• _ENTRIES SUPPLIED_:
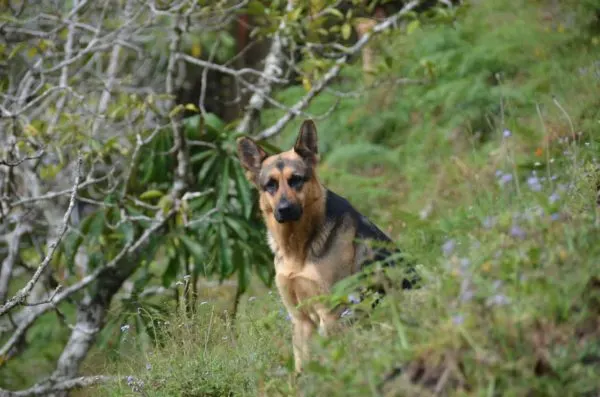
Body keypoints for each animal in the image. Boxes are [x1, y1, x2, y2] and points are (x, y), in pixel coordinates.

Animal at [237, 118, 414, 372]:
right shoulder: (300, 319)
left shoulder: (331, 313)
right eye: (270, 185)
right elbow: (302, 366)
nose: (284, 209)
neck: (297, 249)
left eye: (296, 180)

• _PROBLEM TO SOLVE_: Wherever a line above contains the string "right", copy that line.

• _SOLUTION BELOW_:
right shoulder: (300, 319)
right eye: (270, 185)
right elbow: (302, 366)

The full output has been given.